As much as I've spent most of my life making fun of Rough Country, I have to admit that their stuff has come a long way in recent years. Most of it. This TJ is, has been, and will continue to be a low-budget spare vehicle/beater. I bought their 3.25" suspension a year and a half ago and have been really impressed with it for the price. My friends own a shop and get ~25% off Rough Country so after doing some research I went ahead and ordered their SYE, rear driveshaft, HD balljoints, and winch plate for dirt cheap. Best I can tell most of their non-suspension stuff is just relabeled from other companies. Most of it was fine, well worth what they charge......but don't buy their driveshafts.
I got the Jeep together last weekend and have been fighting a driveline vibration ever since. I adjusted pinion angle all over the place, went high until it got worse, went low till it got worse, and set it in the middle where it was least severe. It wasn't terrible, but enough to be annoying and give me mechanical sympathy for the bearings. The offset pinion on the 8.8 complicates things but still shouldn't cause this. I drove it 35 miles to work yesterday, then end of day threw it on the 4 post lift to look over and take some measurements. Pinion was where it was supposed to be, everything is tight and aligned, then I eventually found the problem.....the u-joints/yokes were out of phase. Awesome, easy fix, right? Pull the slip yoke off and re-clock the splines.

But noooooo, of course it's not that easy. No clocking of splines would line them up, the damn thing was welded together about 10-15 degrees off from ever being aligned at best case.

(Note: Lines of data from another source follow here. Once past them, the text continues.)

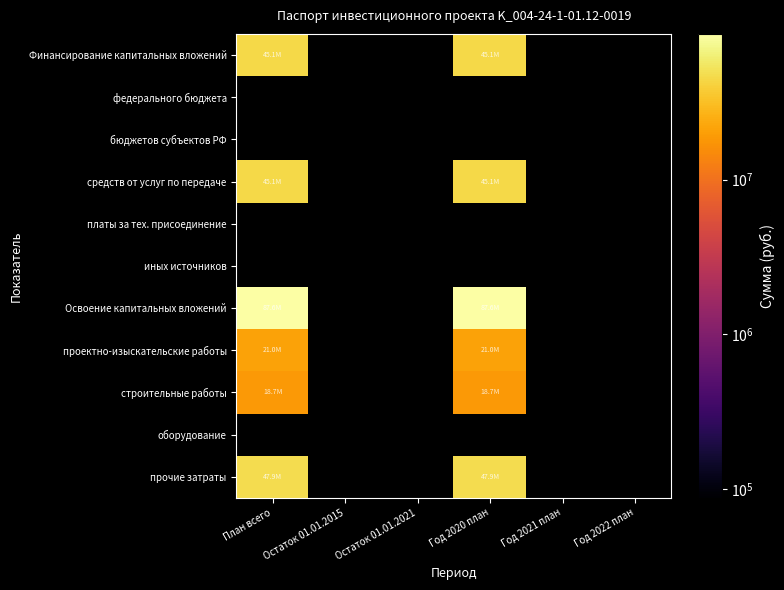

Reading left to right, extract all data points from this chart.

Финансирование капитальных вложений: План всего=45077780	Остаток 01.01.2015=0	Остаток 01.01.2021=0	Год 2020 план=45077780	Год 2021 план=0	Год 2022 план=0
федерального бюджета: План всего=0	Остаток 01.01.2015=0	Остаток 01.01.2021=0	Год 2020 план=0	Год 2021 план=0	Год 2022 план=0
бюджетов субъектов РФ: План всего=0	Остаток 01.01.2015=0	Остаток 01.01.2021=0	Год 2020 план=0	Год 2021 план=0	Год 2022 план=0
средств от услуг по передаче: План всего=45077780	Остаток 01.01.2015=0	Остаток 01.01.2021=0	Год 2020 план=45077780	Год 2021 план=0	Год 2022 план=0
платы за тех. присоединение: План всего=0	Остаток 01.01.2015=0	Остаток 01.01.2021=0	Год 2020 план=0	Год 2021 план=0	Год 2022 план=0
иных источников: План всего=0	Остаток 01.01.2015=0	Остаток 01.01.2021=0	Год 2020 план=0	Год 2021 план=0	Год 2022 план=0
Освоение капитальных вложений: План всего=87564817	Остаток 01.01.2015=0	Остаток 01.01.2021=0	Год 2020 план=87564817	Год 2021 план=0	Год 2022 план=0
проектно-изыскательские работы: План всего=20997113	Остаток 01.01.2015=0	Остаток 01.01.2021=0	Год 2020 план=20997113	Год 2021 план=0	Год 2022 план=0
строительные работы: План всего=18691100	Остаток 01.01.2015=0	Остаток 01.01.2021=0	Год 2020 план=18691100	Год 2021 план=0	Год 2022 план=0
оборудование: План всего=0	Остаток 01.01.2015=0	Остаток 01.01.2021=0	Год 2020 план=0	Год 2021 план=0	Год 2022 план=0
прочие затраты: План всего=47876604	Остаток 01.01.2015=0	Остаток 01.01.2021=0	Год 2020 план=47876604	Год 2021 план=0	Год 2022 план=0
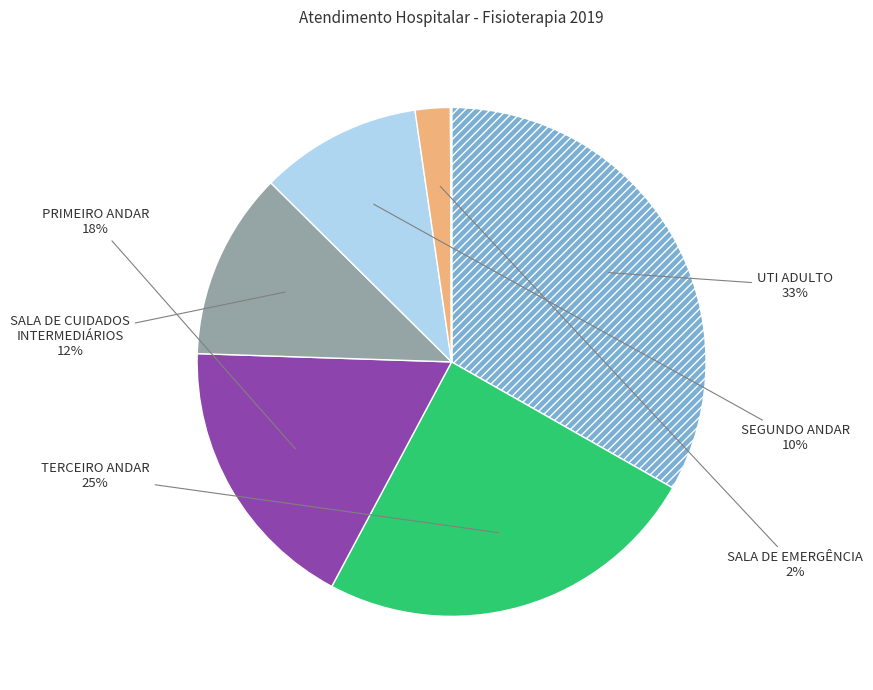

To the nearest percent, what is the average slice percentage?

12%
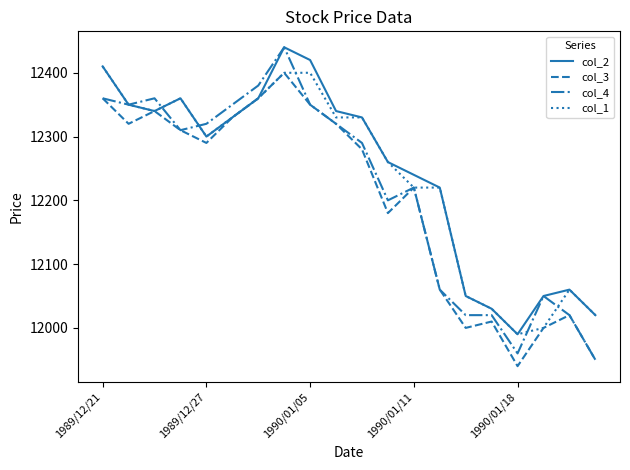

What is the minimum value shown in the chart?

11940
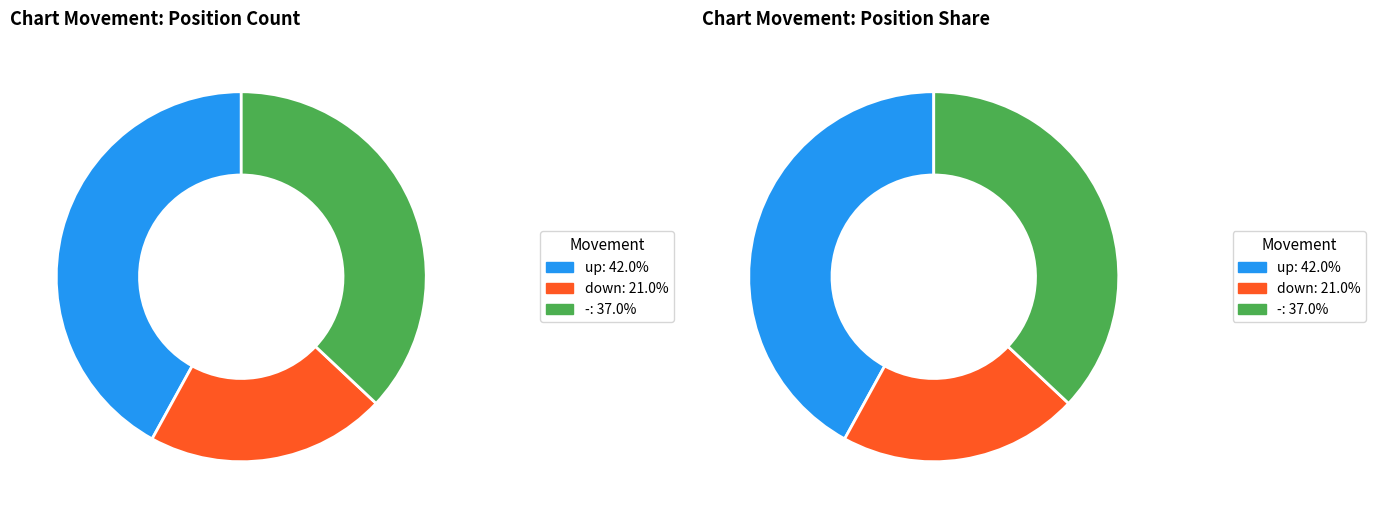

To the nearest percent, what portion does down represent?

21%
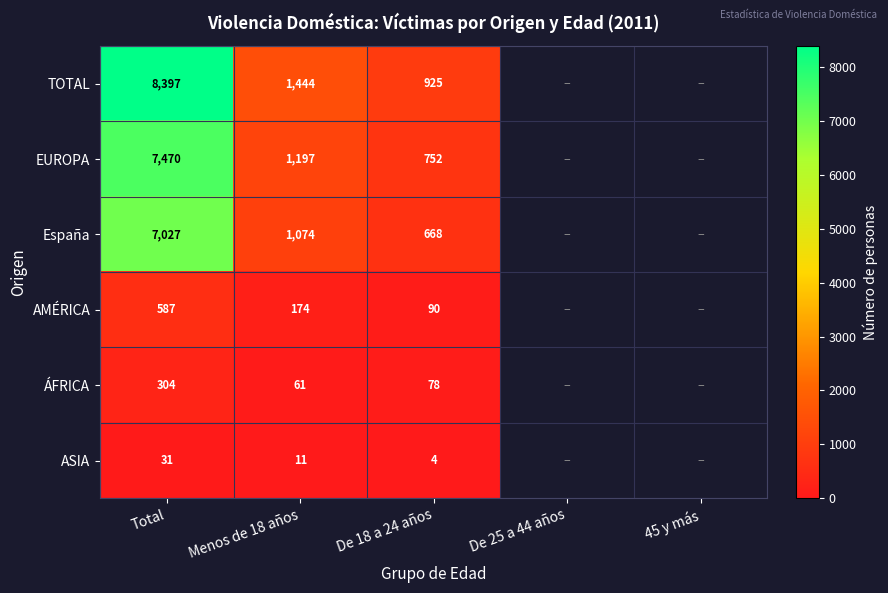

True or false: EUROPA has a value of 10840 at Total.

False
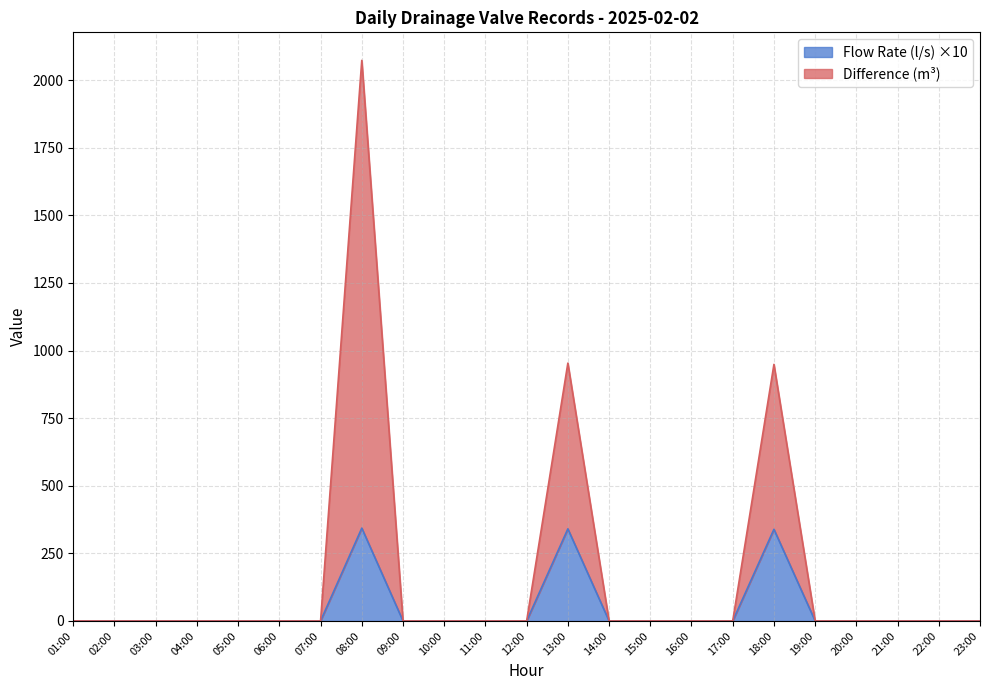

Reading left to right, extract all data points from this chart.

Flow Rate (l/s): 0.0	0.0	0.0	0.0	0.0	0.0	0.0	343.3	0.0	0.0	0.0	0.0	340.6	0.0	0.0	0.0	0.0	338.9	0.0	0.0	0.0	0.0	0.0
Difference (m³): 0.0	0.0	0.0	0.0	0.0	0.0	0.0	2073.3	0.0	0.0	0.0	0.0	953.6	0.0	0.0	0.0	0.0	948.9	0.0	0.0	0.0	0.0	0.0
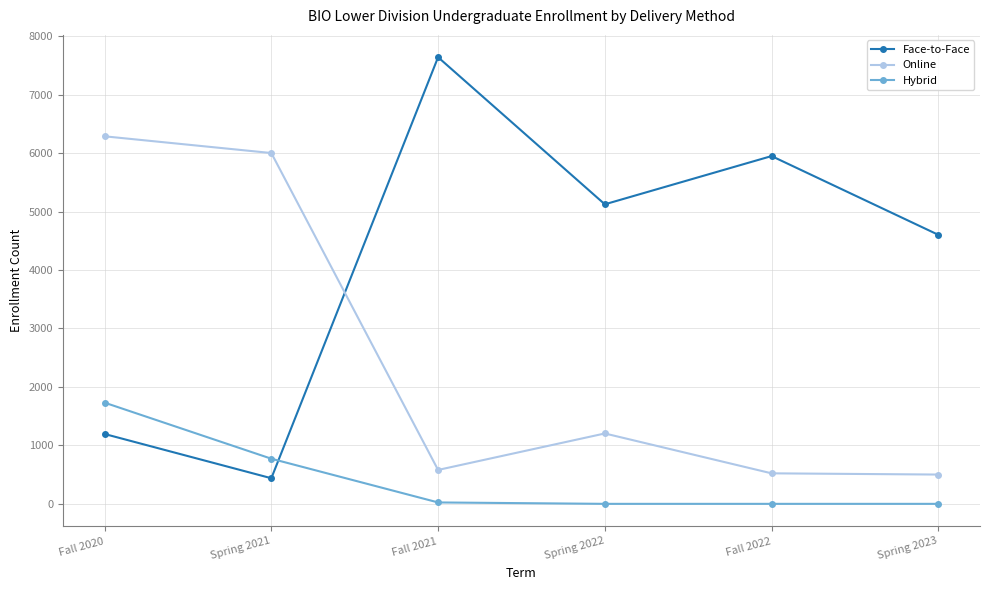

At which category does Online reach its first local valley?

Fall 2021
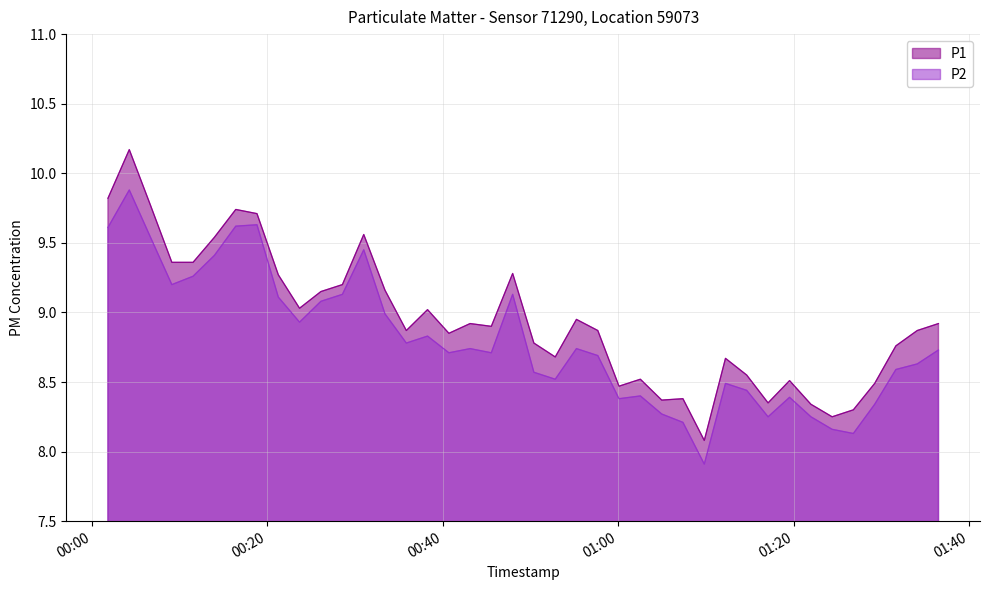

At which label does P2 reach its minimum?

2023-12-04T01:09:49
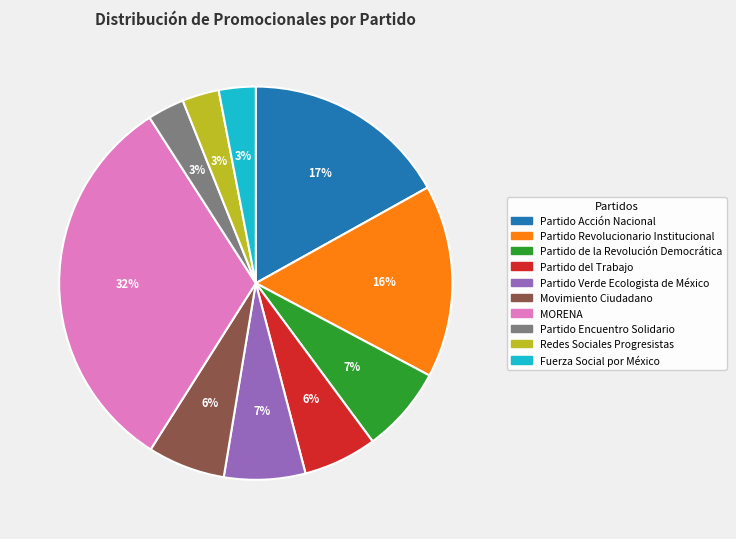

To the nearest percent, what portion does MORENA represent?

32%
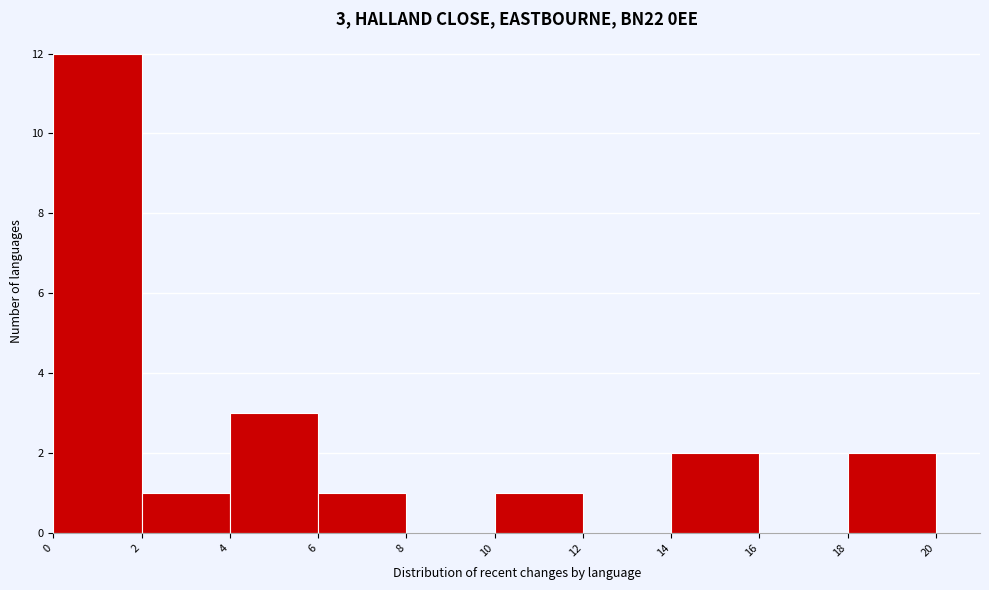

Which range on the x-axis has the tallest bar?

0 to 2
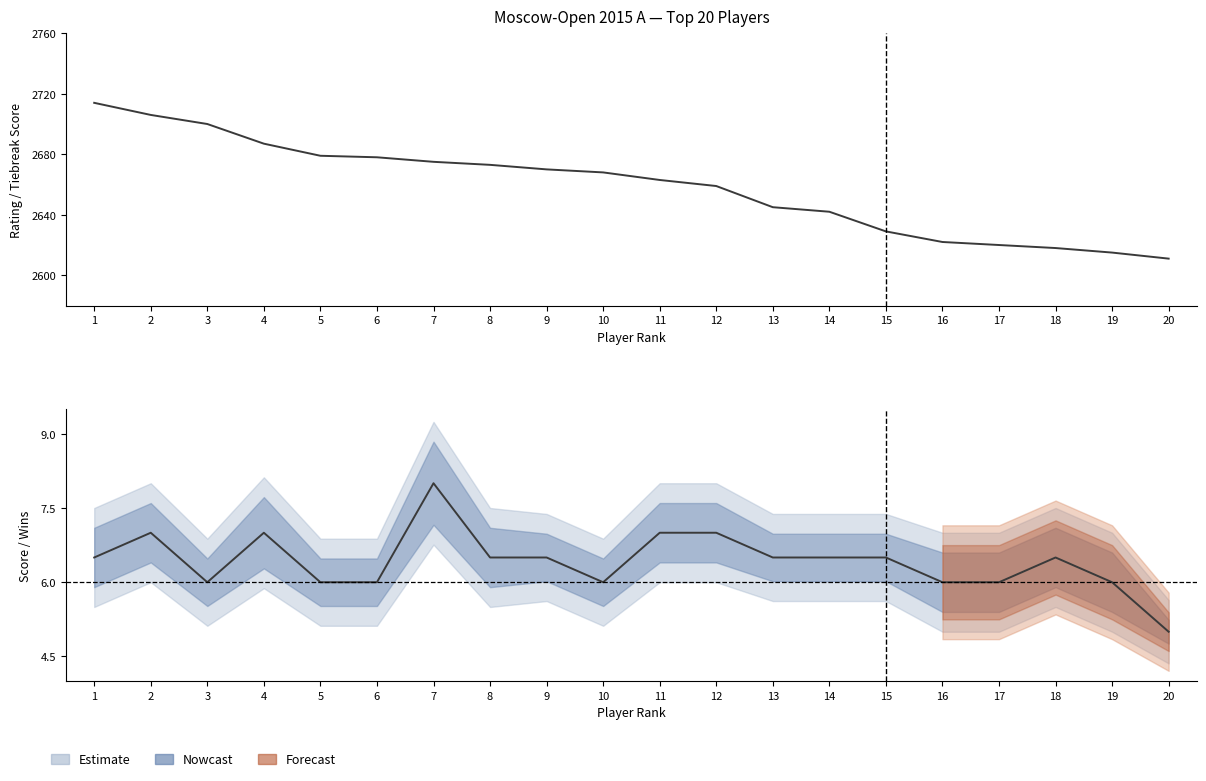

True or false: Rating and Score intersect in this chart.

False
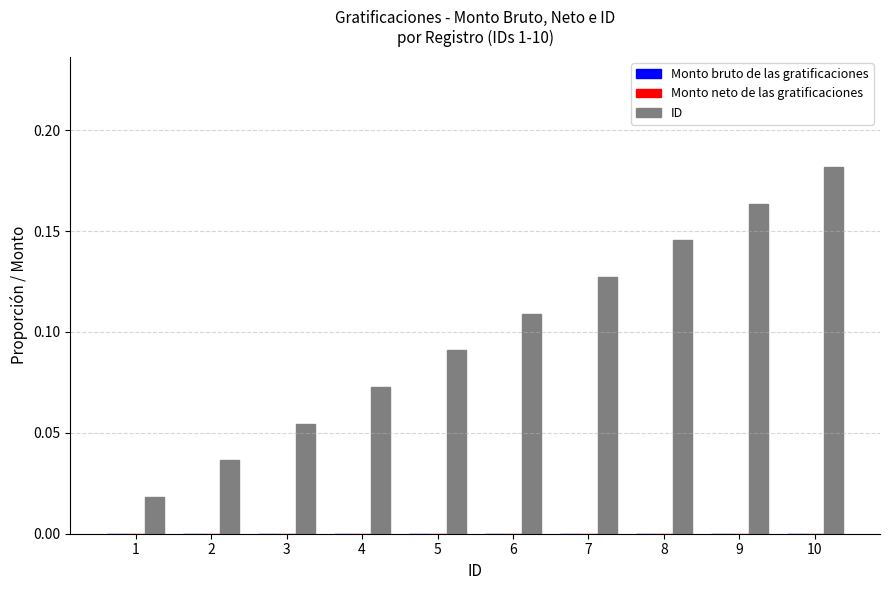

At which category does the chart reach its peak across all series?

10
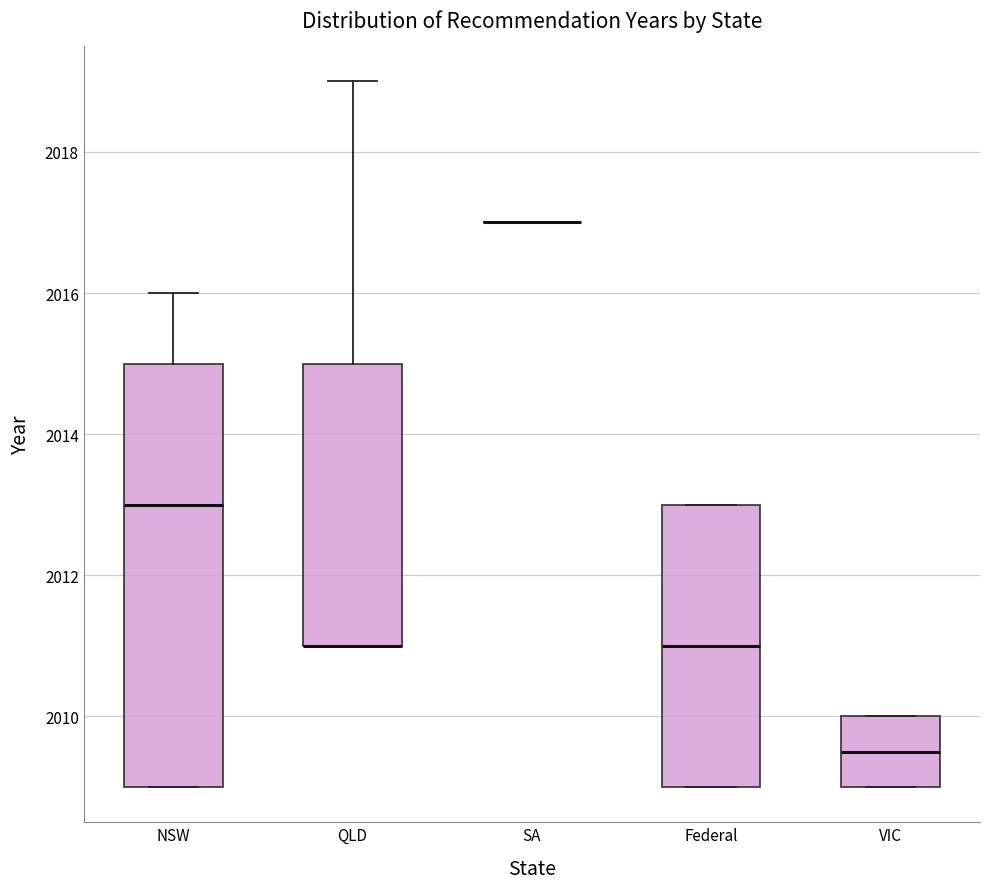

Which box is the tallest, from its lower edge to its upper edge?

NSW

So naturally, I pulled my driveshaft off, ground down the weld, re-clocked it (fortunately there was a pretty snug press fit so it stayed well aligned), re-welded it, installed, slapped on some paint, and drove 35 miles home
It's not perfect, but it's at least 60% better than it was. Not bad for a benchtop cut/weld on a rear driveshaft. Good enough for now, I'll take it to a local driveshaft shop to get checked/balanced after my trip. The rear 8.8 flange may be a contributing factor as well since it wasn't on there when it was originally "balanced" by the sweatshop kid in China.